"By the time I was fourteen ... the nail on my wall would no longer support the weight of the rejection slips impaled upon it. I replaced the nail with a spike and went on writing." ~ Stephen King, On Writing
I received another rejection letter the other day.
I have a self-imposed submission schedule that requires me to put at least one story out there into the big, bad world each month. Last month, I entered three short story contests and completed one conference application that require a writing sample. This month, I've already entered three contests and I have plans for at least one more.
I make each submission assuming it will result in a politely worded "thanks, but no thanks." As a new writer, I think I'm at an advantage when it comes to handling rejection. Although my loved ones assure me that I have talent, I've never gotten that kind of feedback from someone who wouldn't have to make eye contact with me across the Thanksgiving table or didn't have to worry about me unfriending them on FaceBook. I'm confident enough in my own writing to be willing to share it with others, but not so confident that I expect any of those others to pay me for the privilege of sharing it with more people.

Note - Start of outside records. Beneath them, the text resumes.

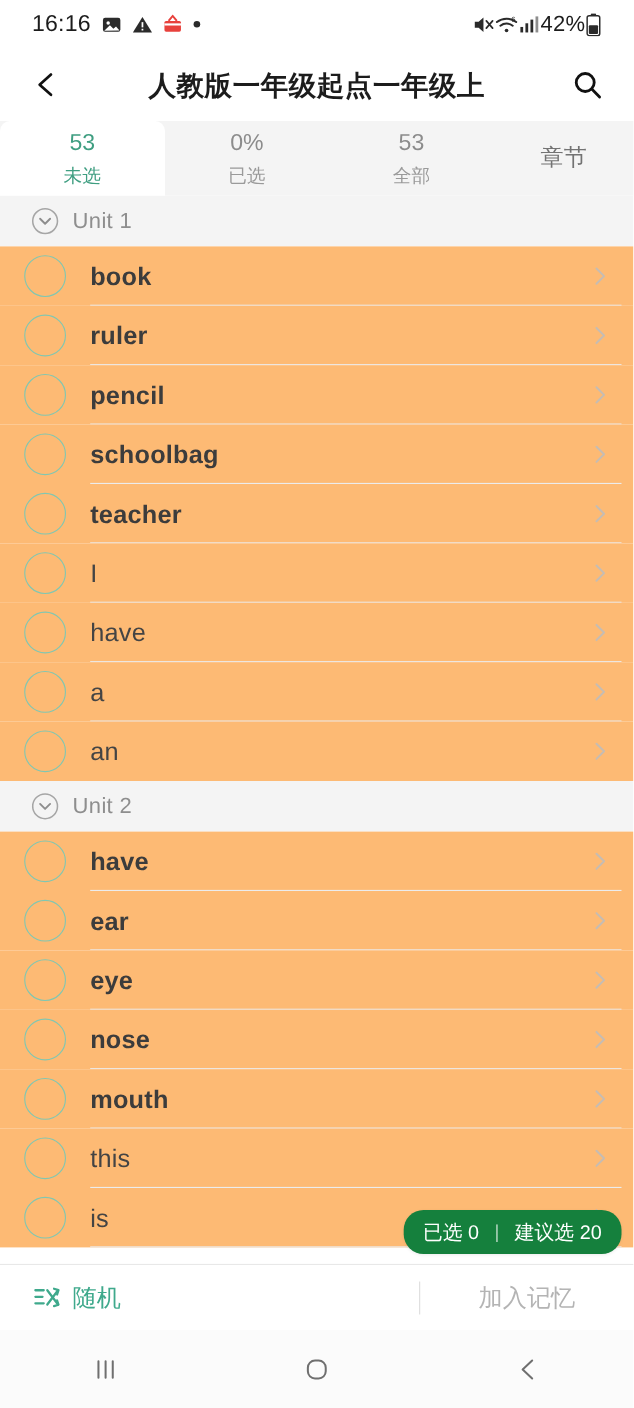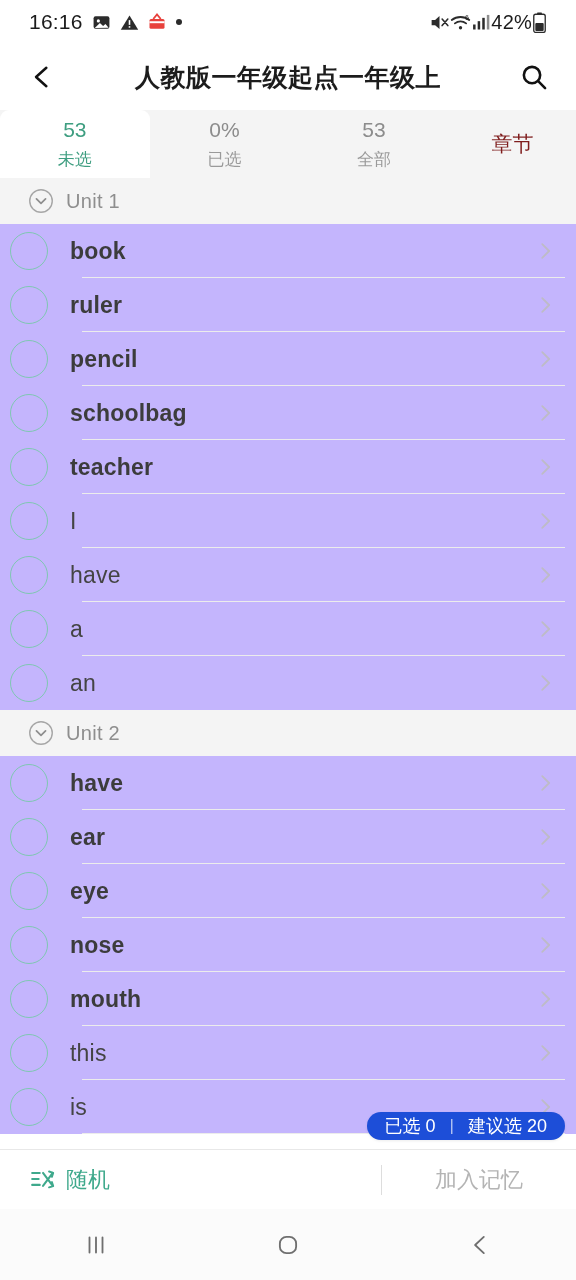"章节" .tab.single .tab-lbl { color: #7f1d1d -> #737373 }
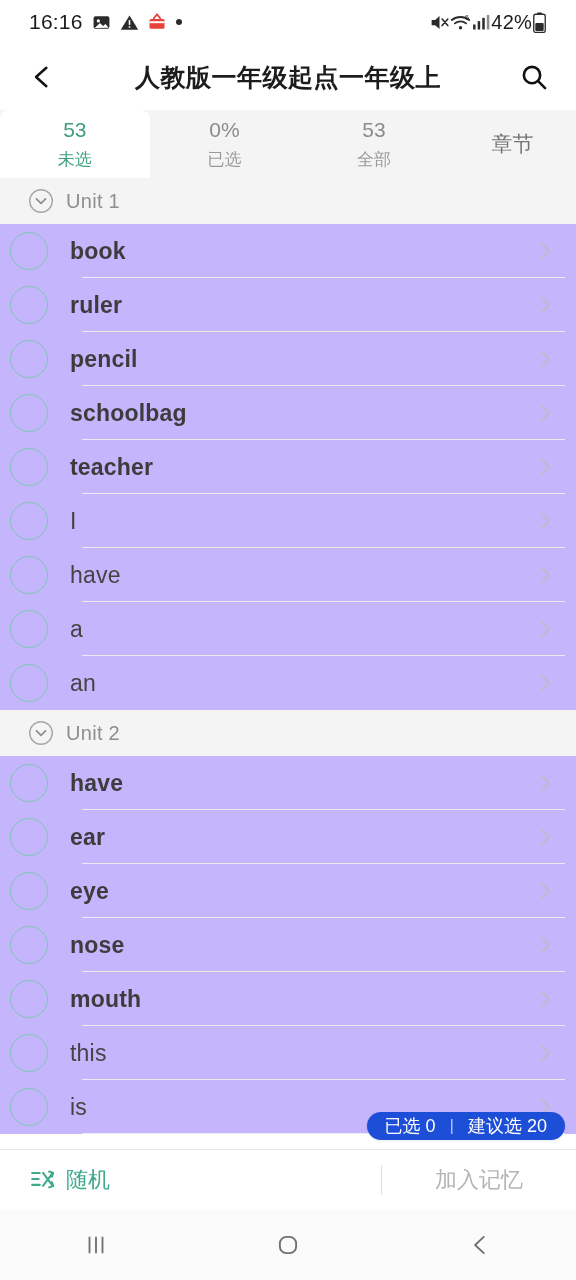"book" .row { background: #c4b5fd -> #fdba74; padding-left: 10px -> 22px }
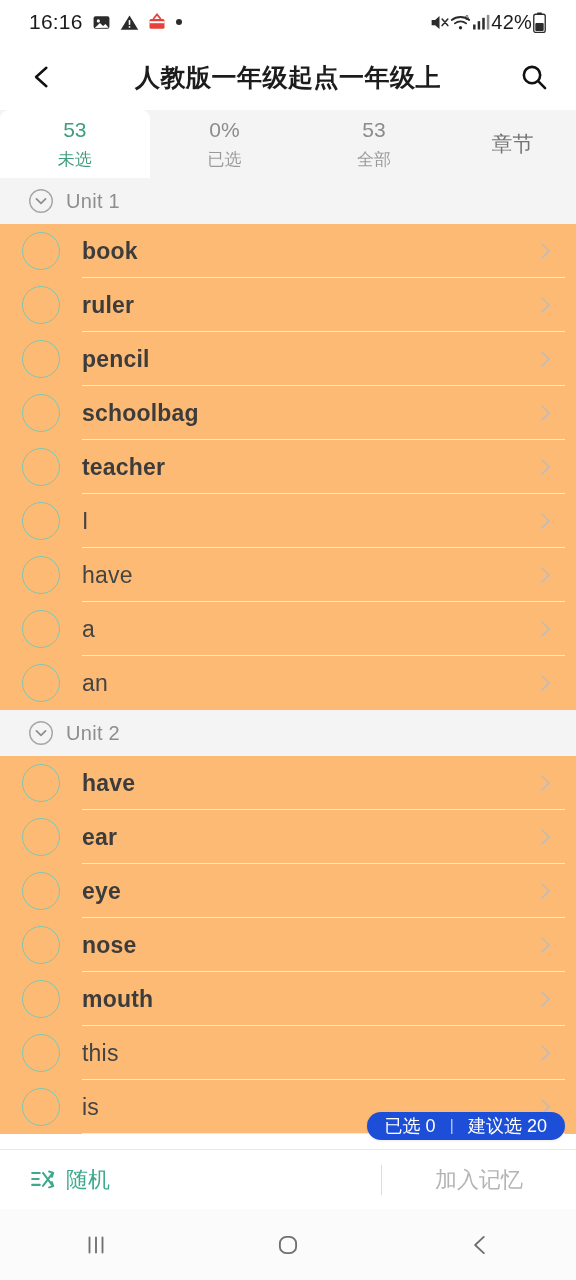"已选 0" .pill { background: #1d4ed8 -> #15803d; height: 28px -> 40px }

I've survived enough rejection letters that my heart barely skitters at all when I see the name of a magazine or writing contest in my email or mailbox. (That's a lie ... my heart skips all over the place. But I don't get that vision-blackening rush of blood to my head anymore.) A rejection is a rejection is a rejection, right?
This time, while still rejecting my submission politely, the letter also included the following:
"We want you to know that we considered your entry to be in the top 15% of entries for this particular contest. We don't rank stories past the top ten, so we can't tell you exactly where your story would have placed, but your story was definitely one of the more successful entries. "
Cue the whooshing of blood rushing to my head. It still makes me feel a little dizzy just to re-read it. They want me to know that they liked my story! An actual professional with no emotional tie to me said something encouraging to me!
This is my favorite rejection letter so far. I can't wait for the next one to show up.